Pushforwards of Line Bundles and Stability I recently finished reading this paper, and was wondering about a couple of things relating to theorem 1, which says that for any curve X there is a curve Y and f:Y->X such that pushforward is a dominant rational map from the Jacobian of Y to the moduli of semistable vector bundles on X (with numerical invariants fixed to make things more definite.)  So I had two questions:
1) Given a morphism of curves f:Y->X, is there a good characterization of the line bundles L on Y with f_*(L) semistable (or not semistable, equivalently)?
2) Given a morphism of curves f:Y->X, is there a good characterization of which semistable bundles are in/not in the image of f_*?

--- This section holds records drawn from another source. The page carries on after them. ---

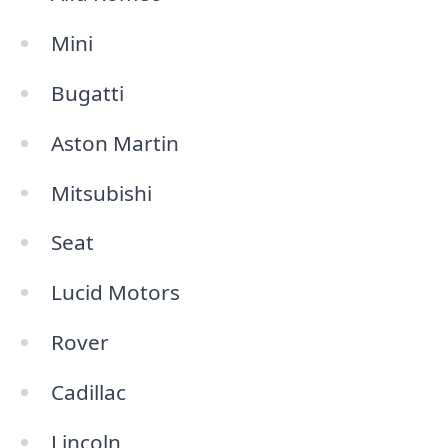
Mini
Bugatti
Aston Martin
Mitsubishi
Seat
Lucid Motors
Rover
Cadillac
Lincoln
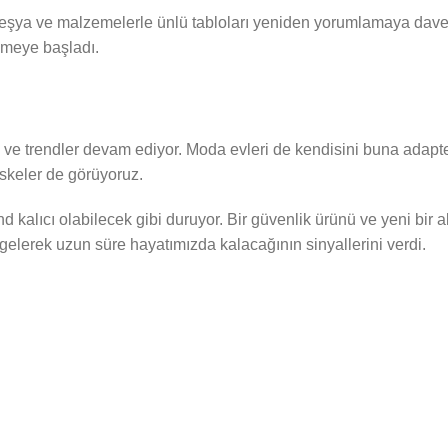
eşya ve malzemelerle ünlü tabloları yeniden yorumlamaya davet 
elmeye başladı.
ve trendler devam ediyor. Moda evleri de kendisini buna adapte 
skeler de görüyoruz.
kalıcı olabilecek gibi duruyor. Bir güvenlik ürünü ve yeni bir 
lerek uzun süre hayatımızda kalacağının sinyallerini verdi.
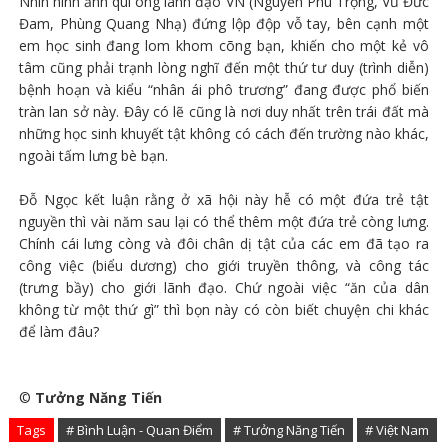
Nhìn hình ảnh quí ông lãnh đạo VN (Nguyễn Phú Trọng, Vũ Đức
Đam, Phùng Quang Nhạ) đứng lộp độp vỗ tay, bên cạnh một
em học sinh đang lom khom cõng bạn, khiến cho một kẻ vô
tâm cũng phải trạnh lòng nghĩ đến một thứ tư duy (trình diễn)
bệnh hoạn và kiểu “nhân ái phô trương” đang được phổ biến
tràn lan sở này. Đây có lẽ cũng là nơi duy nhất trên trái đất mà
những học sinh khuyết tật không có cách đến trường nào khác,
ngoài tấm lưng bè bạn.
Đỗ Ngọc kết luận rằng ở xã hội này hễ có một đứa trẻ tật
nguyền thì vài năm sau lại có thể thêm một đứa trẻ còng lưng.
Chính cái lưng còng và đôi chân dị tật của các em đã tạo ra
công việc (biểu dương) cho giới truyền thông, và công tác
(trưng bầy) cho giới lãnh đạo. Chứ ngoài việc “ăn của dân
không từ một thứ gì” thì bọn này có còn biết chuyện chi khác
để làm đâu?
©
Tưởng Năng Tiến
Tags
# Bình Luận - Quan Điểm
# Tưởng Năng Tiến
# Việt Nam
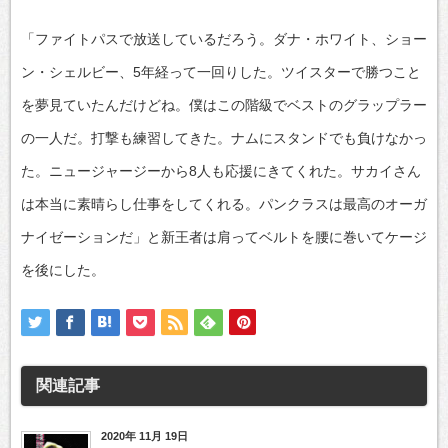
「ファイトパスで放送しているだろう。ダナ・ホワイト、ショー
ン・シェルビー、5年経って一回りした。ツイスターで勝つこと
を夢見ていたんだけどね。僕はこの階級でベストのグラップラー
の一人だ。打撃も練習してきた。ナムにスタンドでも負けなかっ
た。ニュージャージーから8人も応援にきてくれた。サカイさん
は本当に素晴らし仕事をしてくれる。パンクラスは最高のオーガ
ナイゼーションだ」と新王者は肩ってベルトを腰に巻いてケージ
を後にした。
関連記事
2020年 11月 19日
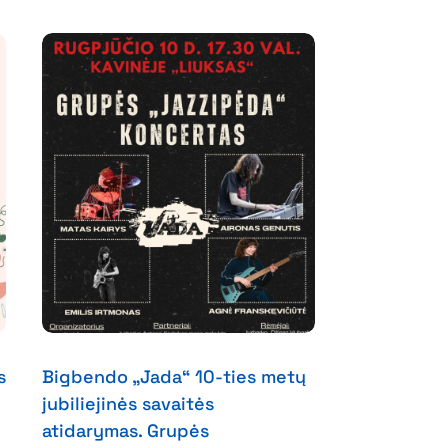
s
Bigbendo „Jada“ 10-ties metų
jubiliejinės savaitės
atidarymas. Grupės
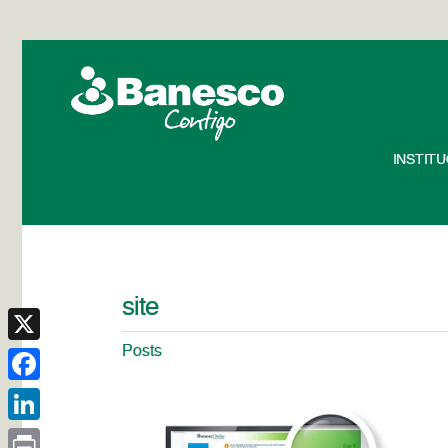
INSTIT
site
Posts
X
Facebook
LinkedIn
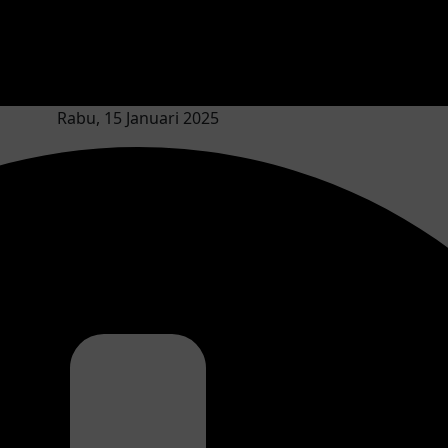
Rabu, 15 Januari 2025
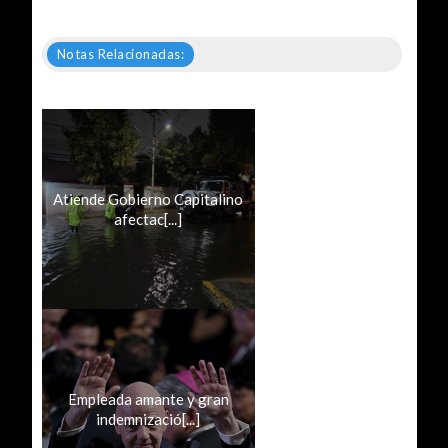
Notas Relacionadas:
Atiende Gobierno Capitalino
afectac[...]
Empleada amante y gran
indemnizació[...]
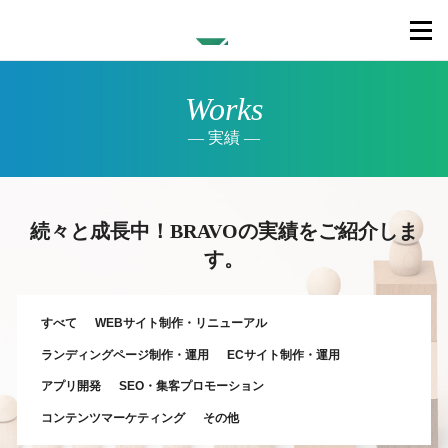
Works
実績
続々と成長中！BRAVOの実績をご紹介しま
す。
すべて
WEBサイト制作・リニューアル
ランディングページ制作・運用
ECサイト制作・運用
アプリ開発
SEO・集客プロモーション
コンテンツマーケティング
その他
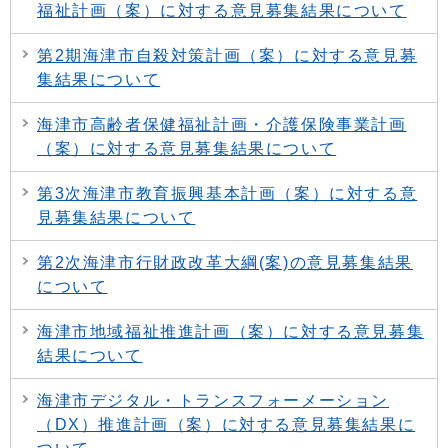
福祉計画（案）に対する意見募集結果について
第2期海津市自殺対策計画（案）に対する意見募
集結果について
海津市高齢者保健福祉計画・介護保険事業計画
（案）に対する意見募集結果について
第3次海津市教育振興基本計画（案）に対する意
見募集結果について
第2次海津市行財政改革大綱(案)の意見募集結果
について
海津市地域福祉推進計画（案）に対する意見募集
結果について
海津市デジタル・トランスフォーメーション
（DX）推進計画（案）に対する意見募集結果に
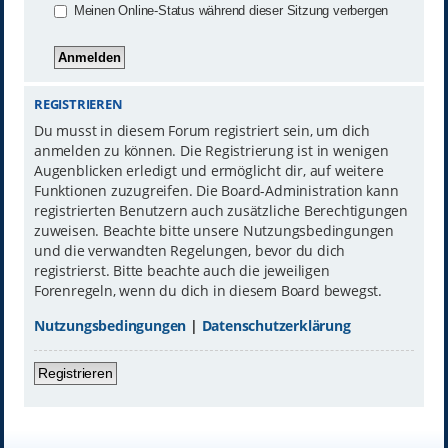
Meinen Online-Status während dieser Sitzung verbergen
REGISTRIEREN
Du musst in diesem Forum registriert sein, um dich
anmelden zu können. Die Registrierung ist in wenigen
Augenblicken erledigt und ermöglicht dir, auf weitere
Funktionen zuzugreifen. Die Board-Administration kann
registrierten Benutzern auch zusätzliche Berechtigungen
zuweisen. Beachte bitte unsere Nutzungsbedingungen
und die verwandten Regelungen, bevor du dich
registrierst. Bitte beachte auch die jeweiligen
Forenregeln, wenn du dich in diesem Board bewegst.
Nutzungsbedingungen
|
Datenschutzerklärung
Registrieren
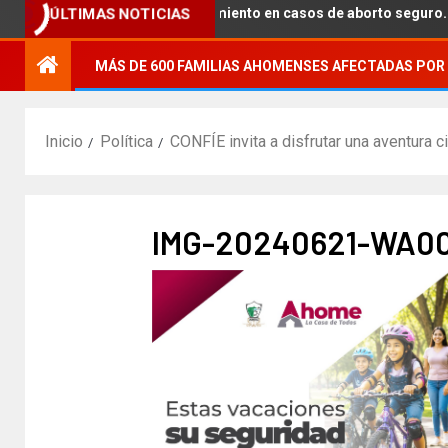
n para brindar acompañamiento en casos de aborto seguro.
ÚLTIMAS NOTICIAS
MÁS DE 600 FAMILIAS AHOMENSES AFECTADAS POR 
Inicio
Política
CONFÍE invita a disfrutar una aventura c
IMG-20240621-WA0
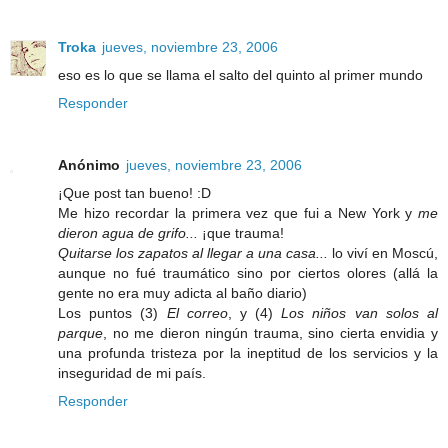
Troka
jueves, noviembre 23, 2006
eso es lo que se llama el salto del quinto al primer mundo
Responder
Anónimo
jueves, noviembre 23, 2006
¡Que post tan bueno! :D
Me hizo recordar la primera vez que fui a New York y
me
dieron agua de grifo...
¡que trauma!
Quitarse los zapatos al llegar a una casa...
lo viví en Moscú,
aunque no fué traumático sino por ciertos olores (allá la
gente no era muy adicta al baño diario)
Los puntos (3)
El correo
, y (4)
Los niños van solos al
parque
, no me dieron ningún trauma, sino cierta envidia y
una profunda tristeza por la ineptitud de los servicios y la
inseguridad de mi país.
Responder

 A: A later paper of Beauville (here, preprint from 2000) seems to address your first question, but more generally by taking direct images of vector bundles.  He makes the following conjecture:
If f: X'-> X is a finite morphism of smooth projective curves and E is a generic vector bundle on X', then f_*E is stable if g(X) \geq 2 and is semistable if g(x) = 1.
The problem is actually equivalent to that of a pushing down a line bundle L (from a different cover).
In the paper, he shows that the conjecture holds with some restrictions on L (e.g. when \chi(X) is small), although obviously one wants it to hold more generally.  He shows, as well, that the conjecture holds as worded above whenever f is an etale covering.
Does this help?
A: Re: first question.
For semistability, we need a homomorphism from a line bundle U -> X of a certain degree to the pushdown of a line bundle L, which is the same thing as having a section on Y of f ^ * U ^ * \otimes L.
This can be expressed in terms of special spaces of divisors, and you can find details worked out explicitly for an example in rank 2 (i.e. a holomorphic double covering f: Y -> X) in pages 103-105 of [NJH,87].